[Stored data entries]
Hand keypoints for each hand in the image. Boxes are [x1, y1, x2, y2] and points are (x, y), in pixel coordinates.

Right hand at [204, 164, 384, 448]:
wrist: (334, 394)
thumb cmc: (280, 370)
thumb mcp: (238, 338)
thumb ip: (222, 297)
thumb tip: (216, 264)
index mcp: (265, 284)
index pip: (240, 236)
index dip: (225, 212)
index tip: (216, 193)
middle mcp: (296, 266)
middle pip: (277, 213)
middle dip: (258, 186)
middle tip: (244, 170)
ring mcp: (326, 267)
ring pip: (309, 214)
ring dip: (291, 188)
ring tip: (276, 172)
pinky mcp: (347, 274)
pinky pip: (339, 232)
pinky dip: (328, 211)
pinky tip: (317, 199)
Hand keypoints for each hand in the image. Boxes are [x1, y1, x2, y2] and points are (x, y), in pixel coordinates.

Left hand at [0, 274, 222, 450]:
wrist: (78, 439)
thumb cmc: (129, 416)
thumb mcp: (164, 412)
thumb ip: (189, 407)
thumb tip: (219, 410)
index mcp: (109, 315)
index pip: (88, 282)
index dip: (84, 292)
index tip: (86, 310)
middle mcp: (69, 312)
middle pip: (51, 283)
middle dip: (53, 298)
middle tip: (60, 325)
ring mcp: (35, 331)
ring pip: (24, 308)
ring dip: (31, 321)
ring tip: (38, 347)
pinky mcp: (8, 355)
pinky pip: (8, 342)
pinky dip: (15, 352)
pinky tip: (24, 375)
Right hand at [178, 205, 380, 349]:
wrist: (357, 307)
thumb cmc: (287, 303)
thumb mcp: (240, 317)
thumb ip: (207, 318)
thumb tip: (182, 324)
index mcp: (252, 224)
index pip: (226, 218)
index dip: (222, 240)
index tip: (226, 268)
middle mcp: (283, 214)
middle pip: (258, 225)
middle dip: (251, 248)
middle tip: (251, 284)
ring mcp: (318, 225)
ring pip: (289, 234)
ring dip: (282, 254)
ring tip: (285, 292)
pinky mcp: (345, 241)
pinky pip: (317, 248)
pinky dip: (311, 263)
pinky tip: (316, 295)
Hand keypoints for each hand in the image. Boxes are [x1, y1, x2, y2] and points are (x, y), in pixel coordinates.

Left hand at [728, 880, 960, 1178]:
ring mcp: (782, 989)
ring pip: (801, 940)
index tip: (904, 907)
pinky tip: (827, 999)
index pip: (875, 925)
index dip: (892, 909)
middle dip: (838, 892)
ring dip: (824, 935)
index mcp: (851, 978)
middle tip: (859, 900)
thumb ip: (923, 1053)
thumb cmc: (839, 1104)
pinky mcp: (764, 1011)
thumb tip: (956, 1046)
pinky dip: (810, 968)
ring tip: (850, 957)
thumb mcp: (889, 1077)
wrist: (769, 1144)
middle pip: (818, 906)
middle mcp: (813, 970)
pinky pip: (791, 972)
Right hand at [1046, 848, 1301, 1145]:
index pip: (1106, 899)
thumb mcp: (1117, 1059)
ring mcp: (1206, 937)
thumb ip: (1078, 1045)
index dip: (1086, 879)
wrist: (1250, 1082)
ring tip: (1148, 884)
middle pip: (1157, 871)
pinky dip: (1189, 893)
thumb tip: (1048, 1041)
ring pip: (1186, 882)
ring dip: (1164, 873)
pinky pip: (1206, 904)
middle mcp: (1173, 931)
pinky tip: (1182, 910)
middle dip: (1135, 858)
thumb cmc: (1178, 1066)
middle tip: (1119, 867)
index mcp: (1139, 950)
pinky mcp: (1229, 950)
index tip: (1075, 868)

(TASK): Write out every line from the data above that includes "hand".

(SOLUTION BELOW):
Hand keypoints for each hand in the image. Boxes are [x1, y1, x2, y2] and points are (x, y), in pixel coordinates.
Right hand at [204, 164, 384, 448]:
Hand keypoints for each hand in the image. Boxes are [x1, y1, x2, y2] and points are (x, y), in pixel coordinates.
Left hand at [0, 274, 222, 450]:
Right hand at [178, 205, 380, 349]:
Hand keypoints for each hand in the image. Boxes are [x1, y1, x2, y2] and points are (x, y), in pixel coordinates.
Left hand at [728, 880, 960, 1178]:
Right hand at [1046, 848, 1301, 1145]:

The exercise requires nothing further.